Sesungguhnya masyarakat merasa tidak nyaman dengan peranan preman dalam
kegiatan politik. Buku ini memberi jawaban, mengapa politisi tidak bertindak tegas
terhadap preman-preman yang mengancam rasa nyaman-aman masyarakat? Inilah

2
keluhan masyarakat. Ternyata, preman dan kekuasaan itu atau preman dengan politisi
itu berpasangan. Tidak disadari bahwa kehadiran preman di panggung-panggung
politik mengurangi keterlibatan rakyat dalam politik. Jika hal itu ada maka pilihannya
adalah demokrasi elektoral (demokrasi yang tidak berdasarkan pada ketulusan tetapi
terjadi karena paksaan-paksaan). Yang berperan dalam pemaksaan-pemaksaan itu
adalah preman yang dimobilisasi jasanya oleh politisi.
Buku ini juga memberi kita satu pandangan bagaimana caranya melihat aktivitas
politik. Politik bukan milik rakyat. Politik milik sedikit orang kaya yang memiliki ambisi
berkuasa. Politik adalah panggung ekspresi atau panggung citra. Politik tidak jauh
berbeda dengan gaya hidup atau life style. Sayang sekali dalam kenyataan ini, rakyat
dilibatkan. Rakyat sebenarnya tidak tahu-menahu lebih-lebih rakyat yang apatis atau
rakyat yang diformat secara komunal-adat; rakyat yang tidak individual tetapi rakyat
dalam gerakan bersama atau individu-individu yang ditransformasi dalam
”kebersamaan”.
Di atas semua itu, buku ini tidak beranjak dari persoalan klasik Bali. Bali yang
dilukiskan sebagai cagar budaya dan telah masuk ke kancah dilematika nasional dan
internasional; identitas-identitas lama (kasta, seni, bahasa, agama, adat) yang semakin
tidak terjangkau atau tergantikan oleh identitas-identitas baru yang tidak bisa ditolak.

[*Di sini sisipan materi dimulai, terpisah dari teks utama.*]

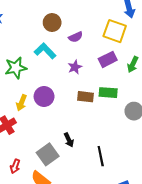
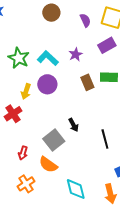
purple semicircle: (76, 37) -> (85, 20), moved, turned -88
cyan L-shape: (45, 51) -> (48, 58), moved
green star: (16, 68) -> (19, 58), turned -30
brown rectangle: (86, 97) -> (87, 82), turned 63

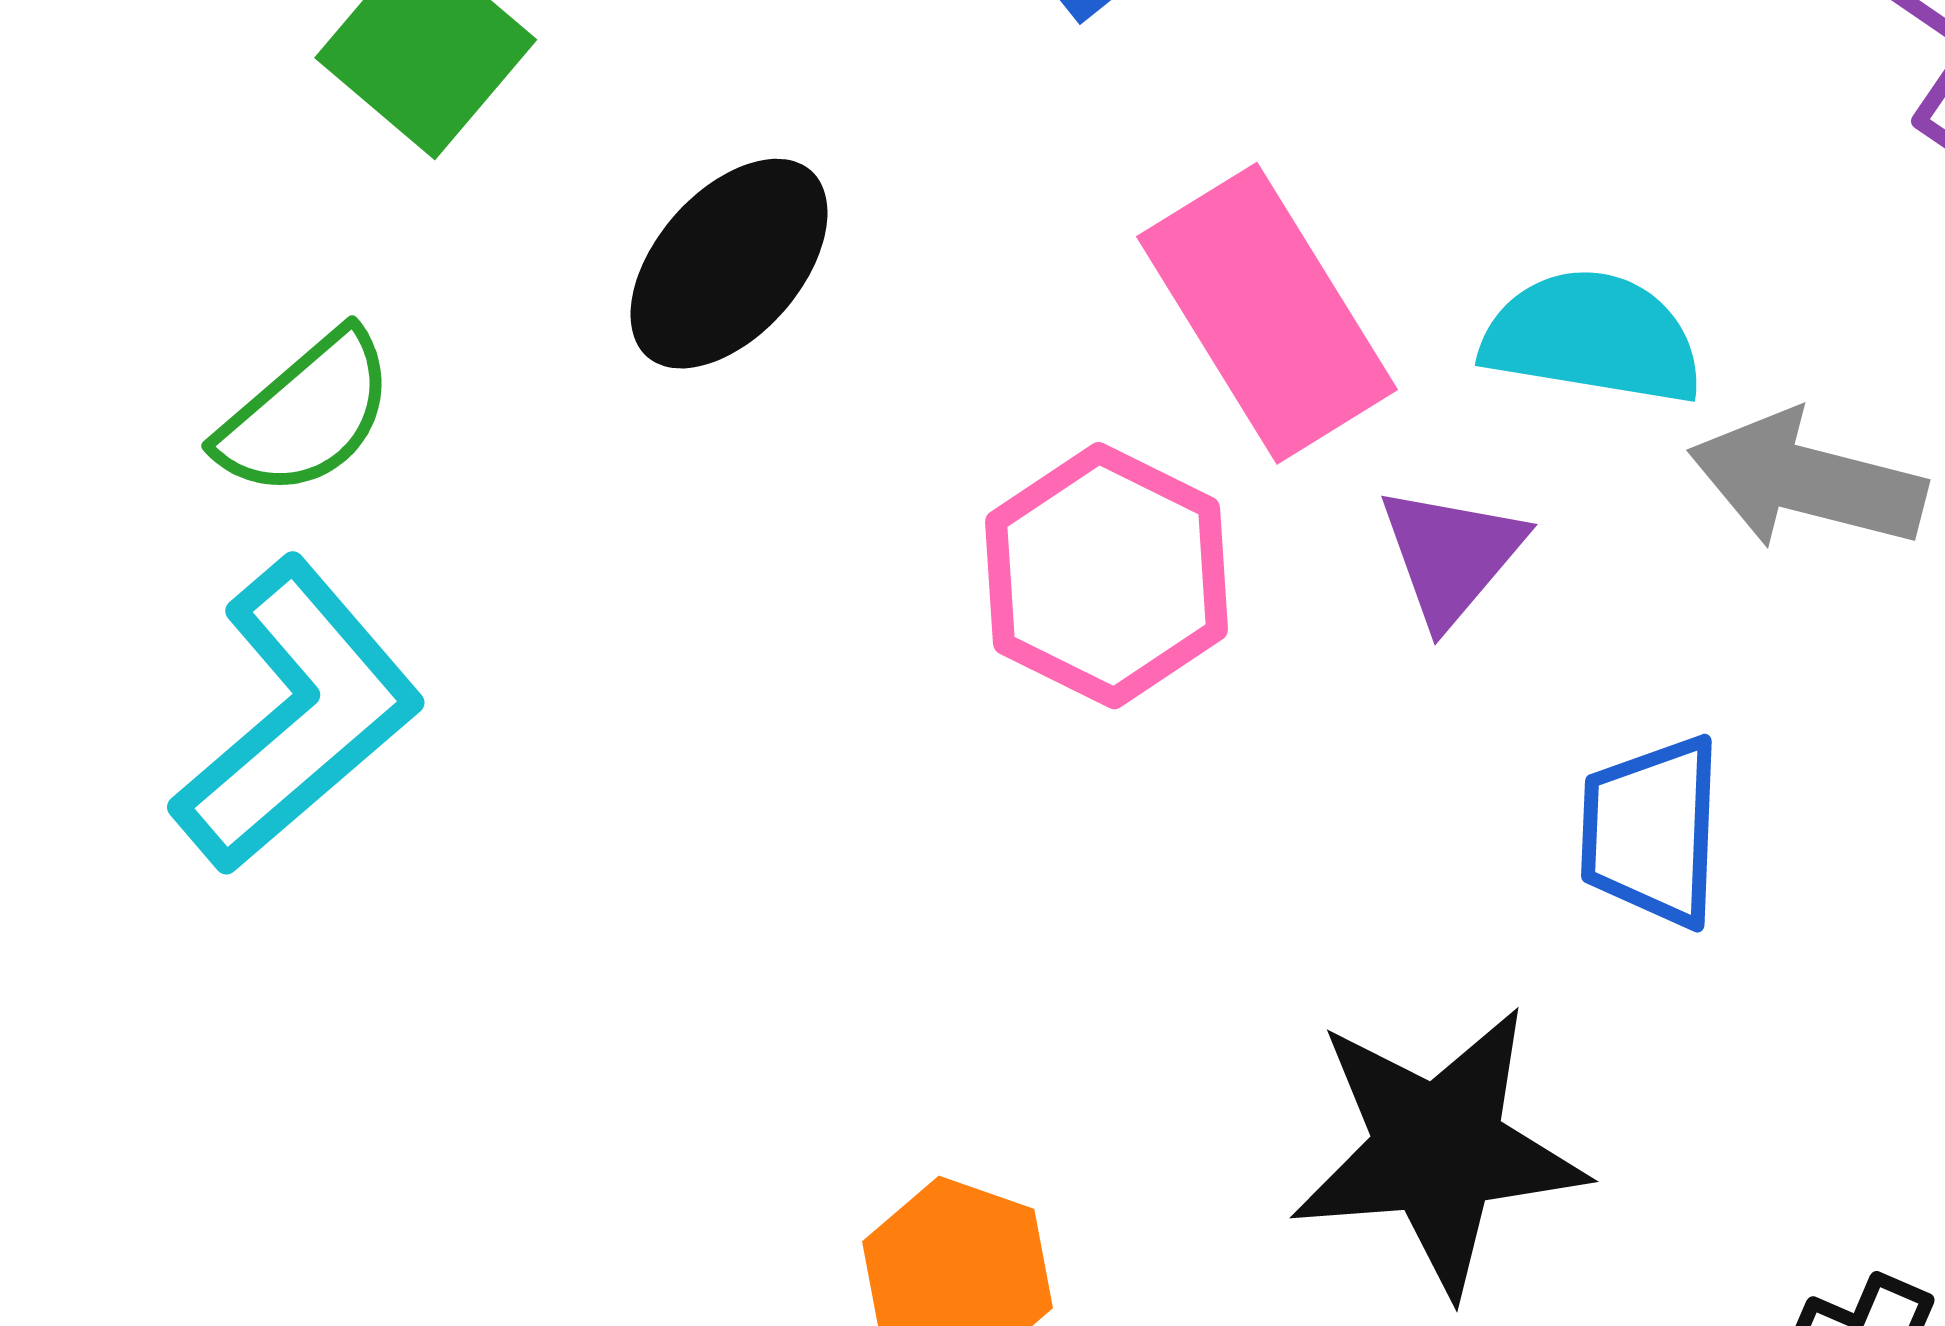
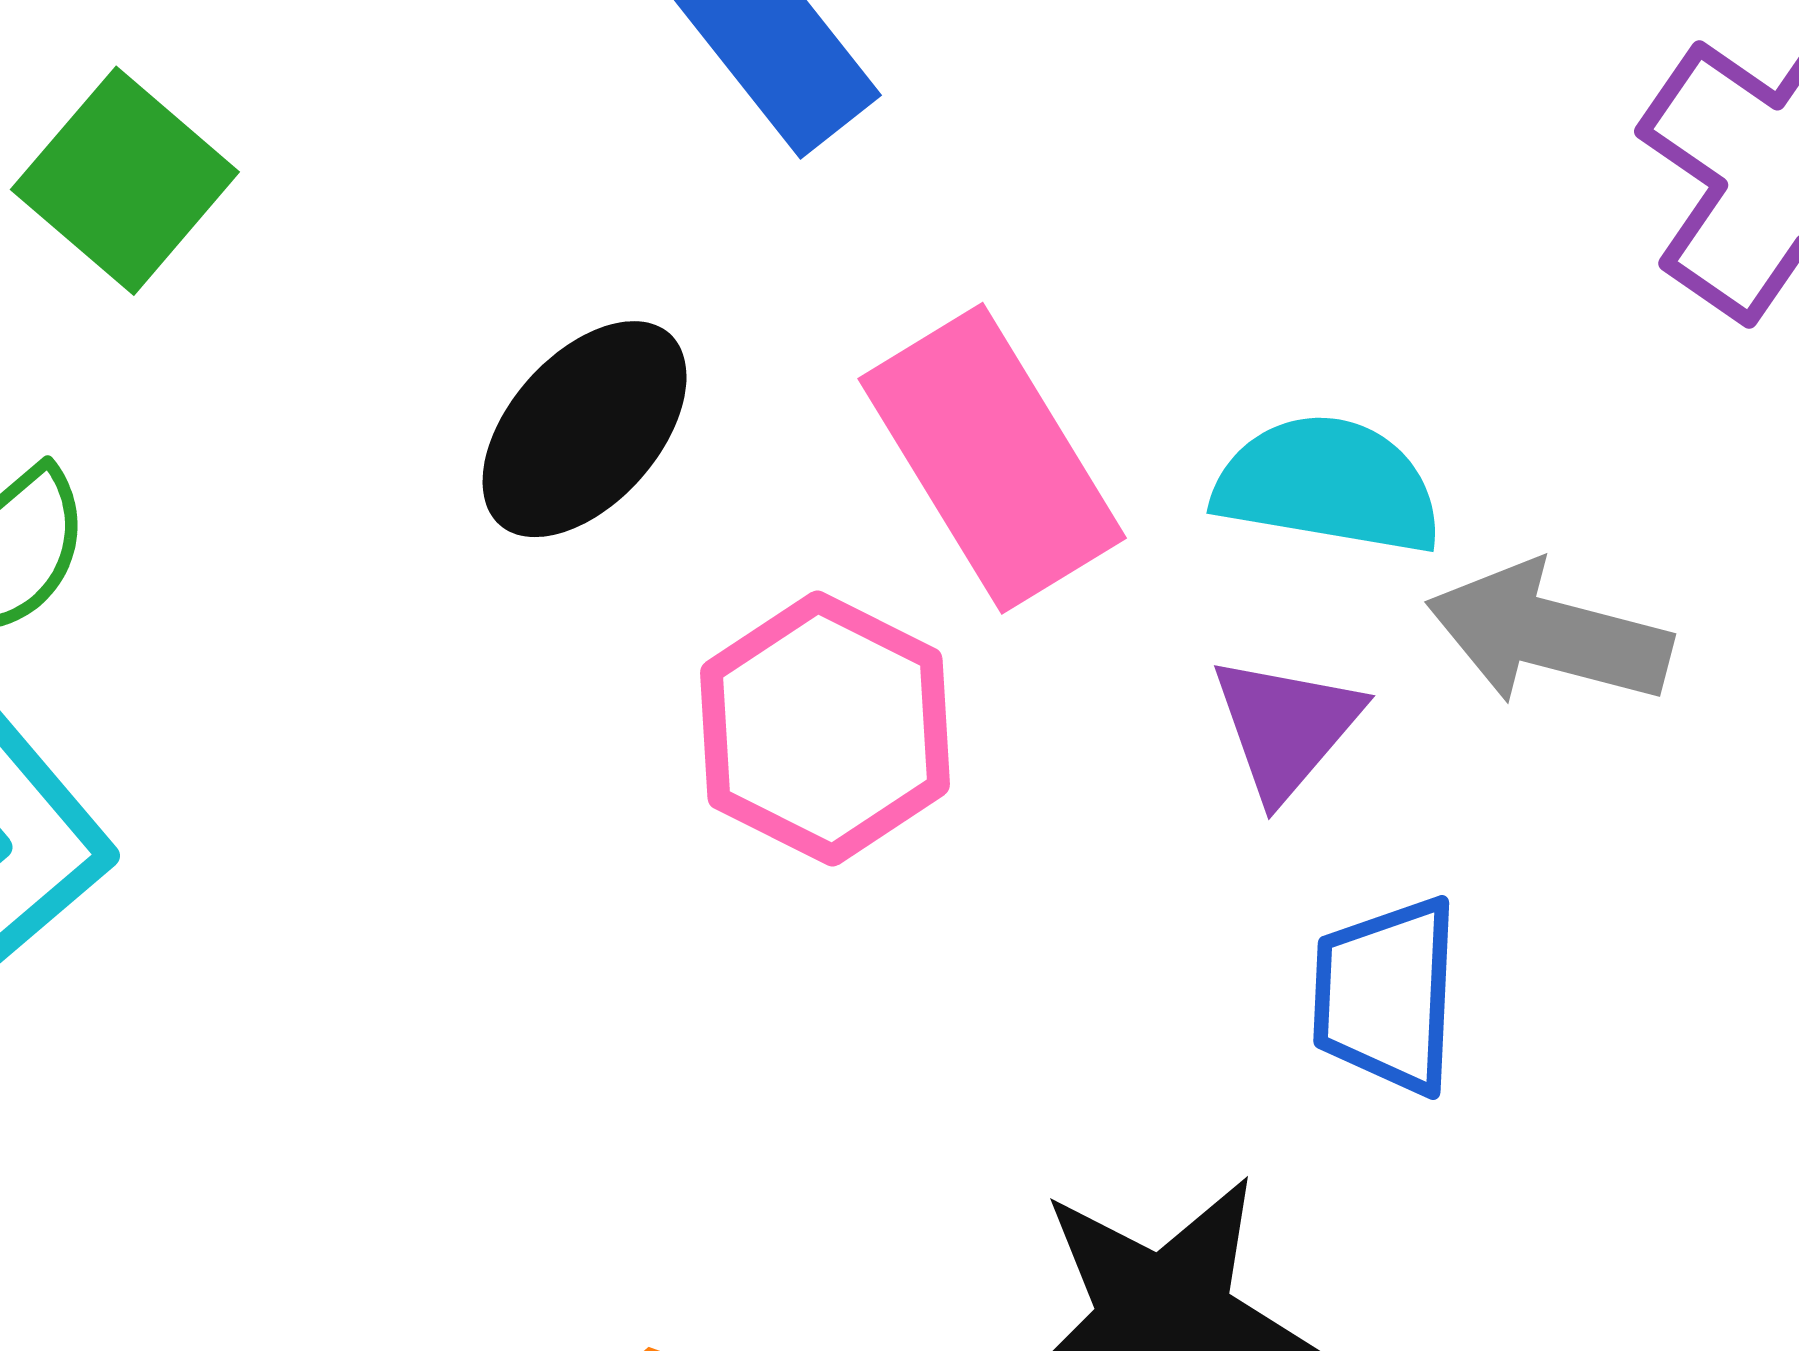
black ellipse: (729, 264) -> (585, 429), moved
purple triangle: (1451, 555) -> (1286, 727), moved

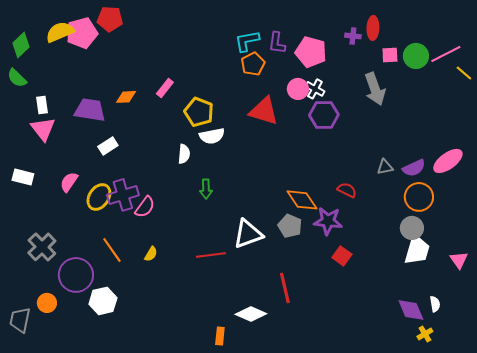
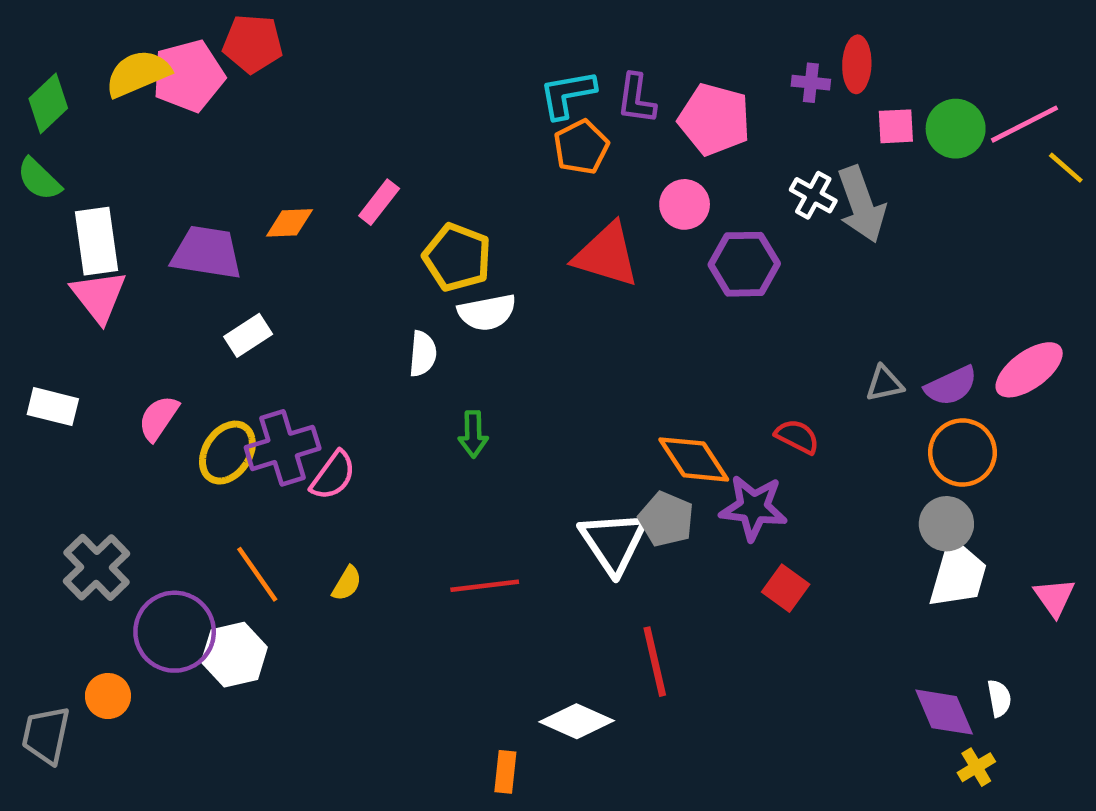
white cross: (315, 89) -> (813, 195), moved
white rectangle: (42, 105) -> (96, 241), size x1.6
white triangle: (248, 234) -> (613, 542), moved, turned -44
white hexagon: (103, 301) -> (234, 655), moved

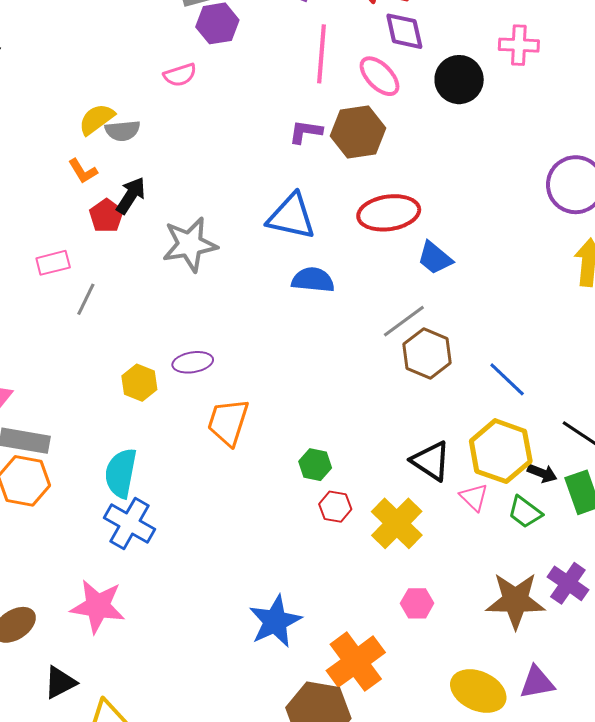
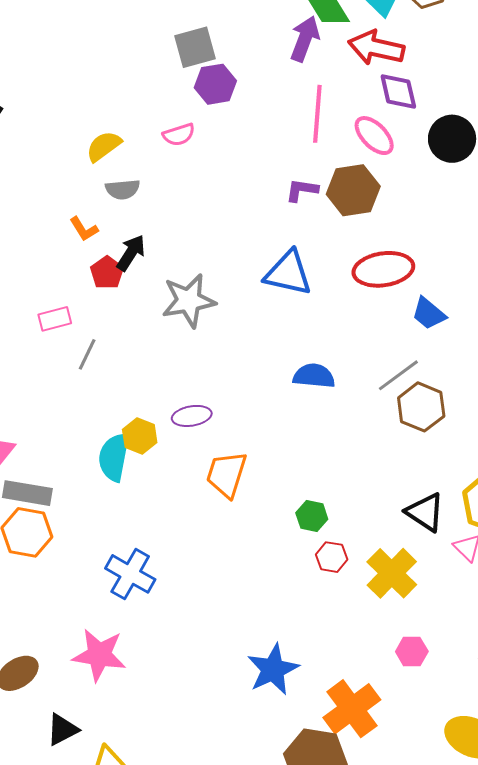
yellow semicircle: (97, 119) -> (104, 146), moved
blue semicircle: (313, 280) -> (314, 376), moved
cyan semicircle: (121, 473) -> (114, 457), moved

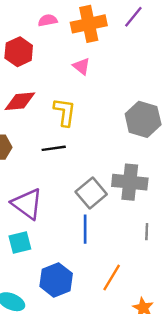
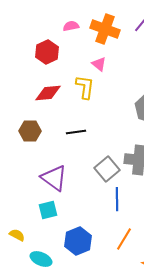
orange cross: (89, 24) -> (105, 29), turned 32
yellow L-shape: (65, 112) -> (85, 87), moved
blue line: (85, 229) -> (117, 199), moved

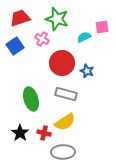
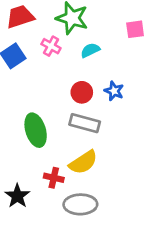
cyan semicircle: (84, 37) -> (90, 50), moved
red circle: (62, 63) -> (82, 92), moved, size x0.6
black star: (20, 133) -> (17, 196), moved

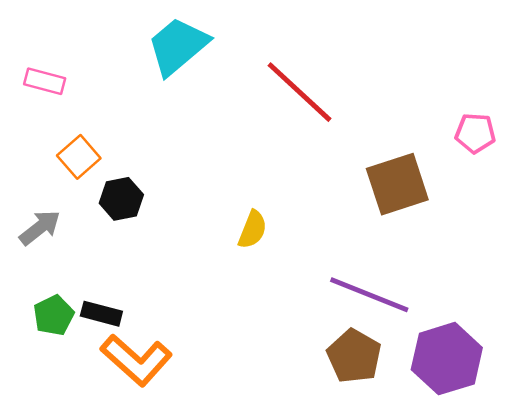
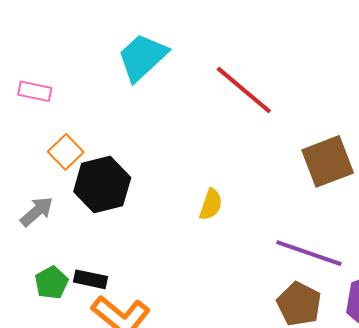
black hexagon: (121, 199) -> (102, 185), size x1.6

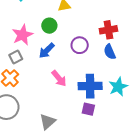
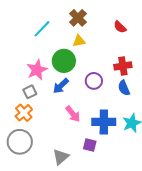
green circle: (49, 26) -> (64, 61), size x1.5
purple square: (88, 109) -> (90, 145), moved

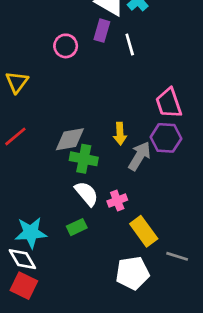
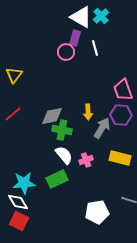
pink circle: (66, 46) -> (66, 52), moved
green rectangle: (77, 227) -> (57, 179), size x1.5
yellow rectangle: (144, 231) -> (120, 158), moved, turned -40

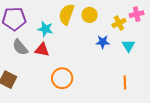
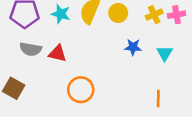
yellow cross: (119, 23) -> (154, 15), moved
cyan star: (45, 29) -> (61, 14), moved
gray semicircle: (20, 47) -> (31, 49), turned -42

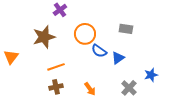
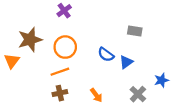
orange circle: (85, 34) -> (65, 47), moved
brown star: (44, 37) -> (30, 40), moved

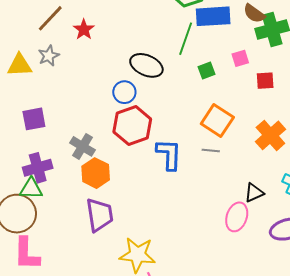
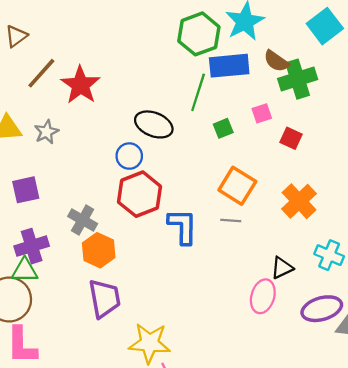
red star: (84, 29) -> (80, 85), size x1.6
gray star: (49, 56) -> (46, 132), moved
red square: (265, 81) -> (291, 138), turned 30

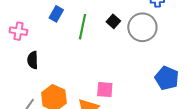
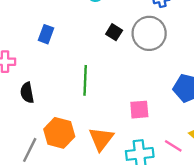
green line: (82, 27) -> (85, 80), moved
pink square: (105, 90) -> (139, 110), moved

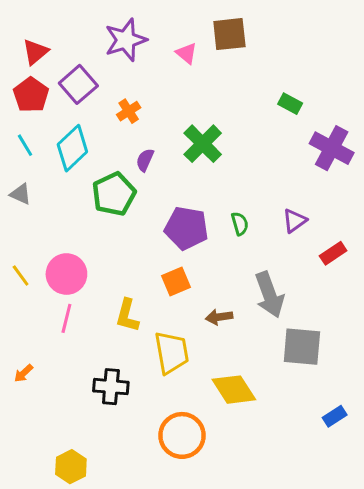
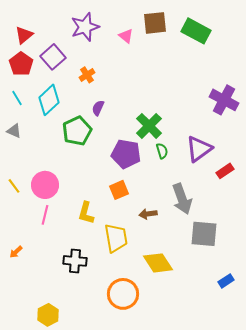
green rectangle: (290, 104) -> (196, 31), moved, size x1.8
green cross: (203, 144) -> (149, 126), moved
purple triangle: (295, 221) -> (199, 149), size x1.6

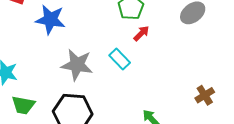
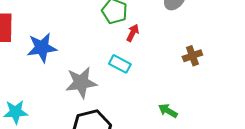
brown cross: (205, 95) -> (192, 56), moved, turned 30

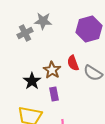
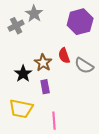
gray star: (43, 21) -> (34, 14), turned 30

Yang patut dipertanyakan (dan itu juga tidak ditemukan dalam buku ini) adalah
benarkan orang Bali merasa terancam? Apakah rasa terancam itu tidak suatu konstruksi
belaka yang kelak akan mengisolasi orang Bali (seperti ilustrasi hal. 99)? Ada kesan,
buku ini menegaskan bahwa isolasi Bali (penolakan pendatang, menjadikan Bali sebagai
tanah Hindu: bersih dari agama dan etnik lain-kecuali wisatwan, orang Bali harus
mengambil segala kerja) adalah sama dengan ajeg Bali.